Your pet trust may also designate a third party to determine if the caretaker (or trustee) is properly using the trust funds to care for your pet and to enforce the trust, if necessary.
This provides an added layer of oversight to make sure that the trust, and your pet’s care, are being managed properly.
As described above, it can sometimes take weeks to probate your will. During that time, there is no one who has the legal authority to manage your property (including the care of your pet). Of course, you may have made informal arrangements for your pet, but such arrangements are not legally binding. Accordingly, you may wish to create a pet trust during your lifetime so that should you become incapacitated the trust will exist and be capable of carrying out your wishes for your pet’s care. Also, because the trust will already be in existence at the time of your death, there would be no delay caused by the probate process in having the trustee and caretaker assume their duties and begin caring for your pet. If you already have a revocable trust, your attorney can modify that document to include a pet trust.
Care Instructions
No matter how formal or informal your pet care plan, be sure to leave care instructions so that your pet’s caretaker knows about any health or personality issues, medications, and other care items specific to your pet. Your instructions should include the names and contact information of veterinarians, groomers and other professionals who provide services to your pet. If your pet has a specific diet or any allergies, you should document those as well. Your instructions should be updated as needed.

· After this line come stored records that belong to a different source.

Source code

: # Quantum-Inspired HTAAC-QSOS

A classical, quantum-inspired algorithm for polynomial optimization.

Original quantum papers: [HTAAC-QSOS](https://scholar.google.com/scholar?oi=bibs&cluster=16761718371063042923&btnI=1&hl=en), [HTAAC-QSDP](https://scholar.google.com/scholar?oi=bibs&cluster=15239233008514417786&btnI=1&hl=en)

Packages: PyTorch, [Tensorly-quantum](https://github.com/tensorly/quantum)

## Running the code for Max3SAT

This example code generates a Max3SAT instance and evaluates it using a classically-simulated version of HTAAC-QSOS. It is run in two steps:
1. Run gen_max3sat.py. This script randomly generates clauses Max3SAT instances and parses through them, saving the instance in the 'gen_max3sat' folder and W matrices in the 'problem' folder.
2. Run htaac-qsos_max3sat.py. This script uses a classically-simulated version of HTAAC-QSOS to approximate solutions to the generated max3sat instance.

If you are unable to communicate or have passed away, to be effective your caretaker will need as much information about your pet as possible.
You should leave a file containing all relevant documents concerning your pet, such as licenses, records of vaccinations and other important documents. Be sure your trustee and caretaker know how to access this information.
State Law Considerations
As a final consideration, the law of your state may influence your plan. Some state laws require pets to be given to a surviving spouse or children under the age of 21. For example, in New York, “domestic and farm animals with their necessary food for sixty days” along with certain other assets up to $20,000 in value, are not assets of your estate, but are automatically set aside and pass outside of your will to a surviving spouse or, if you do not have a surviving spouse, then to your children under the age of 21 years.[6]
Incorporating a Plan that Suits Your Goals and Objectives
The plan that is right for you and your pet will depend on your own unique goals and circumstances. Your PNC Private Bank team, together with your legal and other professional advisors, can help you plan for the care of your pet.